=== SUPPLIED INFORMATION ===

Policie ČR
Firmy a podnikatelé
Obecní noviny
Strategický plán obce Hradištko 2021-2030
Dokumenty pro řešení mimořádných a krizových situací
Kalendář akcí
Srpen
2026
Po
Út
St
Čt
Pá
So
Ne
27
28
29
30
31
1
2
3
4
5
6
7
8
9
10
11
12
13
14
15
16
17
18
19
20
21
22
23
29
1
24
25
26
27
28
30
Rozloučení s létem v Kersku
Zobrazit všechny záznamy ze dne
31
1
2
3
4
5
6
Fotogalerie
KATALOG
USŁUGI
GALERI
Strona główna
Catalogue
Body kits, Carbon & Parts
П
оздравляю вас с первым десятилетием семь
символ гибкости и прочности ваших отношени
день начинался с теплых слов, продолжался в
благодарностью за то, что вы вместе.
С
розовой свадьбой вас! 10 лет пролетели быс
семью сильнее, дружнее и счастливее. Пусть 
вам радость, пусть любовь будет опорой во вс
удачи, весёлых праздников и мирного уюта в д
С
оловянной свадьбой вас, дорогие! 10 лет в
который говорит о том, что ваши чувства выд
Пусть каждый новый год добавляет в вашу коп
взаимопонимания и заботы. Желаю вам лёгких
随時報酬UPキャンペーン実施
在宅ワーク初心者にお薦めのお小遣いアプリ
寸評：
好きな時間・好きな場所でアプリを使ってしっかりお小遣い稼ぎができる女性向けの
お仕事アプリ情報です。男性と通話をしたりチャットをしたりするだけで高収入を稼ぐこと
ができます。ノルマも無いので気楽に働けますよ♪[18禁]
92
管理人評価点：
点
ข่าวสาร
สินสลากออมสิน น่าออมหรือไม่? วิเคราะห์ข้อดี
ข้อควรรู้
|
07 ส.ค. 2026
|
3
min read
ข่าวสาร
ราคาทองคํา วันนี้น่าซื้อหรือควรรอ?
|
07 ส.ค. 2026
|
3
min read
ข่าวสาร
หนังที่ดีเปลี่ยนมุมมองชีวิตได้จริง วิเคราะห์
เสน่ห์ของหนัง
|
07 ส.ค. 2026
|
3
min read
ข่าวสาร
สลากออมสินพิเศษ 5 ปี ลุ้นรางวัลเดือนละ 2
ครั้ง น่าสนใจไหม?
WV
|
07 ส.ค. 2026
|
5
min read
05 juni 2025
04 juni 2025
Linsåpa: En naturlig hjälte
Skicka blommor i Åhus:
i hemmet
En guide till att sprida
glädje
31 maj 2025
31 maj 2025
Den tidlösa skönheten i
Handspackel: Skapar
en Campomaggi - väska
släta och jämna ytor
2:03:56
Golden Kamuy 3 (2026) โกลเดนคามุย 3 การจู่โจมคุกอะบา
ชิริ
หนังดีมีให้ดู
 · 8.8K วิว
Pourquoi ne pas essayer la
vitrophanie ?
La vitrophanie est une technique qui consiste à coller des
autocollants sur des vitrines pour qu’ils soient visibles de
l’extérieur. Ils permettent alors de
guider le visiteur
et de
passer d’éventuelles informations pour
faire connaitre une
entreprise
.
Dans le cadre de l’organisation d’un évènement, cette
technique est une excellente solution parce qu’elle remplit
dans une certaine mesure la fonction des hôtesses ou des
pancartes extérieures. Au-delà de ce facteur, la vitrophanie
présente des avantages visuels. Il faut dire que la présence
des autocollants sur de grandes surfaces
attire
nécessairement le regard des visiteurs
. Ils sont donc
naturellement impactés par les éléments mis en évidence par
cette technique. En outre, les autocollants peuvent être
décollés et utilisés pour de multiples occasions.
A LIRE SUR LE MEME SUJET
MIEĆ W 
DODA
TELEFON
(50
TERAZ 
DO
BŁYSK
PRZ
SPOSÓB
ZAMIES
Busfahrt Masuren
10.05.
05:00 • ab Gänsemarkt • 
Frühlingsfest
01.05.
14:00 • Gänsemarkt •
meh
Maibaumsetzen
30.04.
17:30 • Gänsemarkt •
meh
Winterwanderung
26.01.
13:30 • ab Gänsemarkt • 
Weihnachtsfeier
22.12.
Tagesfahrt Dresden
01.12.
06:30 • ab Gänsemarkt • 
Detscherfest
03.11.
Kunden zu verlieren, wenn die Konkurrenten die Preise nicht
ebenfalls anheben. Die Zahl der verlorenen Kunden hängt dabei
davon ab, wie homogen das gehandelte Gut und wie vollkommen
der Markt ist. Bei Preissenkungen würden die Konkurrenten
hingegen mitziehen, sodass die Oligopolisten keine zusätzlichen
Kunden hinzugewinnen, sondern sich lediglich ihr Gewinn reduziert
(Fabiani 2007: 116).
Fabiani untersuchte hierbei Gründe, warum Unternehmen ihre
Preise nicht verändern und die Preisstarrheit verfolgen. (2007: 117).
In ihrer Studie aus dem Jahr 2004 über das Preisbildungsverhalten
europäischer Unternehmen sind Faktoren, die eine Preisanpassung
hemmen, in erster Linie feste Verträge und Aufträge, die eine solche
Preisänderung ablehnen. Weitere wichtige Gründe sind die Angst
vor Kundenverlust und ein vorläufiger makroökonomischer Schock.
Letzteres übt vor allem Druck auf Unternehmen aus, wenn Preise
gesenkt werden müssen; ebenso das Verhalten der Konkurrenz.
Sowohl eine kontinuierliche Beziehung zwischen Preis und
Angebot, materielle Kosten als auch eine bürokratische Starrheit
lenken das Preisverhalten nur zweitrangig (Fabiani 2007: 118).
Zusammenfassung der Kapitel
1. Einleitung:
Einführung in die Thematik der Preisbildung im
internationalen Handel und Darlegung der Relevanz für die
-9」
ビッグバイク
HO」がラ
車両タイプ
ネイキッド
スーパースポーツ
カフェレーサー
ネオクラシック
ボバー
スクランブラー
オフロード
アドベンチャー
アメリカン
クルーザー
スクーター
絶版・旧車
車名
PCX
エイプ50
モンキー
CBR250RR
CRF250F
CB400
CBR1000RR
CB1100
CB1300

===

◆ REQUIRED WORK ◆
Everything starting at the line containing "En guide till att sprida" and ending at the line containing "technique est une" in the records above should be repeated exactly, and only that.

◆ SOLUTION FOR THIS PROBLEM ◆
En guide till att sprida
glädje
31 maj 2025
31 maj 2025
Den tidlösa skönheten i
Handspackel: Skapar
en Campomaggi - väska
släta och jämna ytor
2:03:56
Golden Kamuy 3 (2026) โกลเดนคามุย 3 การจู่โจมคุกอะบา
ชิริ
หนังดีมีให้ดู
 · 8.8K วิว
Pourquoi ne pas essayer la
vitrophanie ?
La vitrophanie est une technique qui consiste à coller des
autocollants sur des vitrines pour qu’ils soient visibles de
l’extérieur. Ils permettent alors de
guider le visiteur
et de
passer d’éventuelles informations pour
faire connaitre une
entreprise
.
Dans le cadre de l’organisation d’un évènement, cette
technique est une excellente solution parce qu’elle remplit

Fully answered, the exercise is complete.